■ Provided text ■
Start of Block
Ignition

What is Ignition?

Ignition is an app that designs and optimizes afterburners for hobby sized turbojet engines.

Background

Early in the Spring ‘25 semester, I lead the MachWorks Propulsion team on a development path for an afterburner for the team’s current engine. The calculations were somewhat simple, those being isentropic flow equations I had just learned in my courses, but being an engineer I had learned to code everything as it makes repeated calculations easy. Throughout the early months of the semester, a simple (~200 lines) MATLAB program was written that would handle the relevant calculations. This included combustion calculations (through this toolbox) along with plotting the geometry in a simple manner. Over spring break, wanting to expand my MATLAB skillset, I ported the script over to an app. The original functionality was retained, just in a package that was easier on the eyes. As the team returned, the list of features I wanted in the app grew. This started with a simple unit converter (thanks to JD Fiore) and grew to ambitious of a full stack designer app. After speaking with the team advisors, they suggested that I move the codebase over to Python as it has increase functionality and would be easier to make open-source.

Moving to Python

Fast forwarding to May ‘25, classes had just got out and I was overly optimistic with my newfound time. Having taken a simple intro to python course, saying I was prepared for the challenge would have been an understatement. Wanting to see how hard it could actually be, I copied the entire MATLAB code into an AI code generator and ran the output. It did not work. But it did give me a sense of how hard this was going to be. I deleted what was there and set out on learning python, and in the process finshing this project. I will admit that I spent a lot of the time relying on AI help to explain what exactly I was doing. I made a lot of beginner mistakes (subtle foreshadowing), but I was making progress. I must’ve worked for a week or so getting the app to a place where it could be considered an app. A lot of that time was going back and forth on which theme I wanted to use, but eventually I landed on something that looked decent. It has zero functionality, but it looked alright. Soon after I got tied up with some other personal projects, research and other personal matters so I ended up leaving the codebase for almost 2 weeks.
End of Block
■ Task to carry out ■
Answer these questions using the text about Ignition.
(a) In what language was the first program for the afterburner calculations written?
(b) Who suggested moving the codebase over to Python?
(c) For how long did the author leave the codebase untouched?

Collected data
Start of Block
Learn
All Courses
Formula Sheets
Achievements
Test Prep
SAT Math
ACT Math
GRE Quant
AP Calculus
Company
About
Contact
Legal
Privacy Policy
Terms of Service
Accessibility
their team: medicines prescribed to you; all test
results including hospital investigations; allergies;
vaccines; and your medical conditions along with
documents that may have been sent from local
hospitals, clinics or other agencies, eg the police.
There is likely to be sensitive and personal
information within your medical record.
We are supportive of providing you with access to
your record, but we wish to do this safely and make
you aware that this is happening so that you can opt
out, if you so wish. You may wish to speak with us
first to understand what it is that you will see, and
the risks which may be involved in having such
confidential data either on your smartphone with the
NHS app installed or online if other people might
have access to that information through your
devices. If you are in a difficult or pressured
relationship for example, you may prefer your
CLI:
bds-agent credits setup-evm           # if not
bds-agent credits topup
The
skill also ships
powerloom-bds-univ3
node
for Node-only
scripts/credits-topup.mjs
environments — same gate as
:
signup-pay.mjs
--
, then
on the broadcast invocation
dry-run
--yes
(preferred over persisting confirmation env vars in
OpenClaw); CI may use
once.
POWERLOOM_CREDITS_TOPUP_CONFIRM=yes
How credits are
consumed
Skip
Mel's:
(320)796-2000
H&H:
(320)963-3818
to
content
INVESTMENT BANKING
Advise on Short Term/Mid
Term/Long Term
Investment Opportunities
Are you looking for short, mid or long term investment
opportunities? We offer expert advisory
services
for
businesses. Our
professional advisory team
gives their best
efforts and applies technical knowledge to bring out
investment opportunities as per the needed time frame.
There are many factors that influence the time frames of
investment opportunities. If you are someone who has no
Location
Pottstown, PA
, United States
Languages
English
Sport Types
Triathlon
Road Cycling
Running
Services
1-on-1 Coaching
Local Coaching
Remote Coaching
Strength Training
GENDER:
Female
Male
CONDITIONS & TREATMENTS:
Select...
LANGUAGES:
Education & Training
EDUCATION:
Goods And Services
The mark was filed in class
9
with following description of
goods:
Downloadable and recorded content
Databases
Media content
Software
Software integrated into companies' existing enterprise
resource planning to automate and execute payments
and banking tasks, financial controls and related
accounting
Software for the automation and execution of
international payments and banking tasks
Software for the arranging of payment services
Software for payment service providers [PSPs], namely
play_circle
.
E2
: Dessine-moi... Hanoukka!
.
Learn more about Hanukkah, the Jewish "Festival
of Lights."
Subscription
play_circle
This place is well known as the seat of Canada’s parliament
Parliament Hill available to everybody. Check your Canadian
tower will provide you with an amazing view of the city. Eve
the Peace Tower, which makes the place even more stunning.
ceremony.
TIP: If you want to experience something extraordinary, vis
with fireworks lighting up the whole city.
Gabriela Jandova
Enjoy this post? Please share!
End of Block
■ Written solution ■
(a) MATLAB
(b) The team advisors
(c) Almost 2 weeks